Work instructions: Your answer must be every line of the data that holds the string "Reactivity".

Segment Start: Material shown

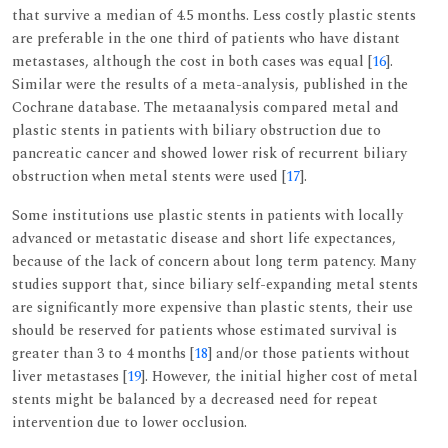
that survive a median of 4.5 months. Less costly plastic stents
are preferable in the one third of patients who have distant
metastases, although the cost in both cases was equal [
16
].
Similar were the results of a meta-analysis, published in the
Cochrane database. The metaanalysis compared metal and
plastic stents in patients with biliary obstruction due to
pancreatic cancer and showed lower risk of recurrent biliary
obstruction when metal stents were used [
17
].
Some institutions use plastic stents in patients with locally
advanced or metastatic disease and short life expectances,
because of the lack of concern about long term patency. Many
studies support that, since biliary self-expanding metal stents
are significantly more expensive than plastic stents, their use
should be reserved for patients whose estimated survival is
greater than 3 to 4 months [
18
] and/or those patients without
liver metastases [
19
]. However, the initial higher cost of metal
stents might be balanced by a decreased need for repeat
intervention due to lower occlusion.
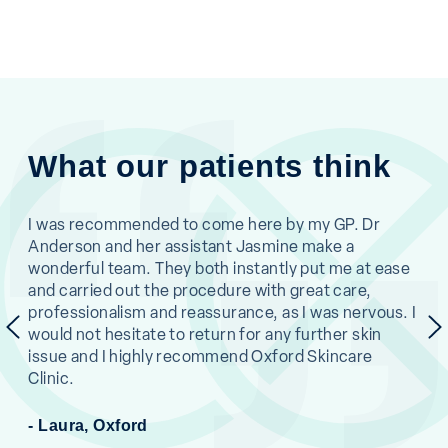
What our patients think
ne.
I was recommended to come here by my GP. Dr
I c
Anderson and her assistant Jasmine make a
was
en
wonderful team. They both instantly put me at ease
and
and carried out the procedure with great care,
eas
professionalism and reassurance, as I was nervous. I
and
previous
would not hesitate to return for any further skin
pro
issue and I highly recommend Oxford Skincare
muc
Clinic.
- L
- Laura, Oxford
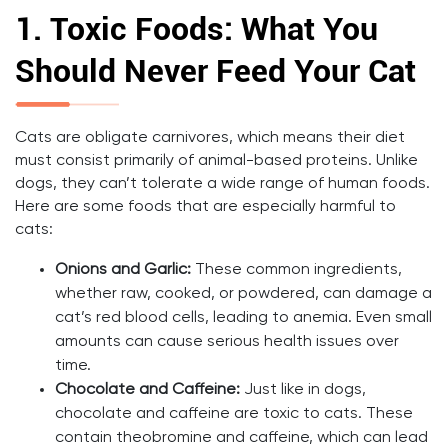
1.
Toxic Foods: What You
Should Never Feed Your Cat
Cats are obligate carnivores, which means their diet
must consist primarily of animal-based proteins. Unlike
dogs, they can’t tolerate a wide range of human foods.
Here are some foods that are especially harmful to
cats:
Onions and Garlic:
These common ingredients,
whether raw, cooked, or powdered, can damage a
cat’s red blood cells, leading to anemia. Even small
amounts can cause serious health issues over
time.
Chocolate and Caffeine:
Just like in dogs,
chocolate and caffeine are toxic to cats. These
contain theobromine and caffeine, which can lead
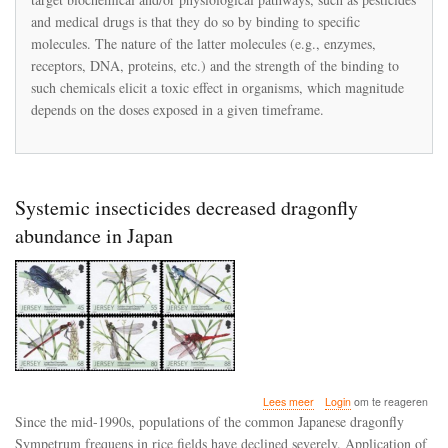
Toxicity
and medical drugs is that they do so by binding to specific
of
Neonicotinoids:
molecules. The nature of the latter molecules (e.g., enzymes,
Experimental
receptors, DNA, proteins, etc.) and the strength of the binding to
Evidence
such chemicals elicit a toxic effect in organisms, which magnitude
and
depends on the doses exposed in a given timeframe.
Implications
for
Environmental
Risk
Assessments
Systemic insecticides decreased dragonfly
abundance in Japan
over
Lees meer
Login
om te reageren
Systemic
Since the mid-1990s, populations of the common Japanese dragonfly
insecticides
Sympetrum frequens in rice fields have declined severely. Application of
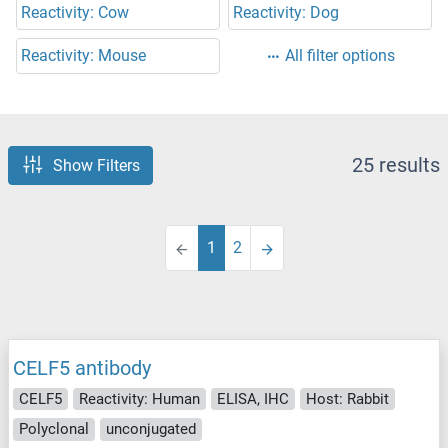
Reactivity: Cow
Reactivity: Dog
Reactivity: Mouse
All filter options
25 results
Show Filters
1
2
CELF5 antibody
CELF5
Reactivity: Human
ELISA, IHC
Host: Rabbit
Polyclonal
unconjugated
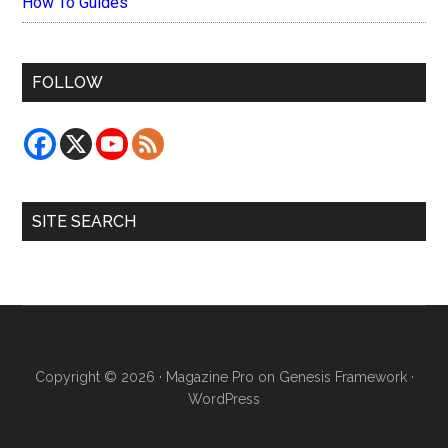
How To Guides
FOLLOW
SITE SEARCH
Copyright © 2026 ·
Magazine Pro
on
Genesis Framework
·
WordPress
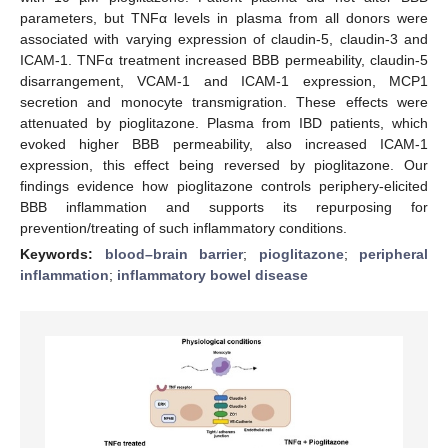
parameters, but TNFα levels in plasma from all donors were
associated with varying expression of claudin-5, claudin-3 and
ICAM-1. TNFα treatment increased BBB permeability, claudin-5
disarrangement, VCAM-1 and ICAM-1 expression, MCP1
secretion and monocyte transmigration. These effects were
attenuated by pioglitazone. Plasma from IBD patients, which
evoked higher BBB permeability, also increased ICAM-1
expression, this effect being reversed by pioglitazone. Our
findings evidence how pioglitazone controls periphery-elicited
BBB inflammation and supports its repurposing for
prevention/treating of such inflammatory conditions.
Keywords:
blood–brain barrier
;
pioglitazone
;
peripheral
inflammation
;
inflammatory bowel disease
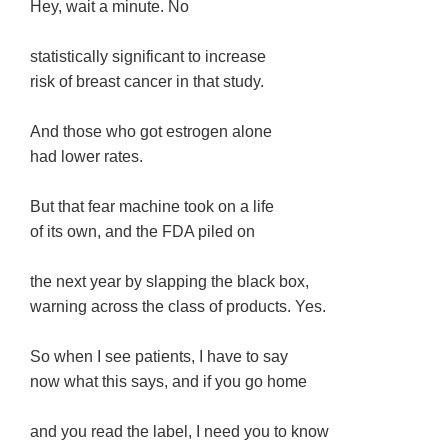
Hey, wait a minute. No
statistically significant to increase
risk of breast cancer in that study.
And those who got estrogen alone
had lower rates.
But that fear machine took on a life
of its own, and the FDA piled on
the next year by slapping the black box,
warning across the class of products. Yes.
So when I see patients, I have to say
now what this says, and if you go home
and you read the label, I need you to know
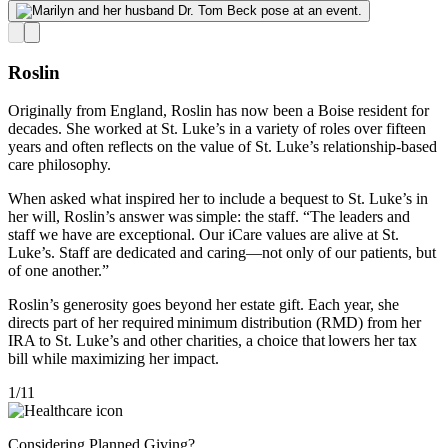
Roslin
Originally from England, Roslin has now been a Boise resident for
decades
.
She worked at St. Luke’s in a variety of roles over fifteen
years and often reflects on the value of St. Luke’s relationship-based
care philosophy.
When asked what inspired her to include a bequest to St. Luke’s in
her will, Roslin’s answer was simple: t
he staff
. “The leaders and
staff we have are exceptional. Our iCare values are alive at St.
Luke’s. Staff are dedicated and caring—not only of our patients, but
of one another.”
Roslin’s
generosity goes beyond her estate gift. Each year, she
directs part of her required minimum distribution (RMD) from her
IRA to St. Luke’s and other charities, a choice that lowers her tax
bill while maximizing her impact.
1
/
11
Considering Planned Giving?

Segment End: Material shown

Written answer:
Reactivity: Cow
Reactivity: Dog
Reactivity: Mouse
Reactivity: Human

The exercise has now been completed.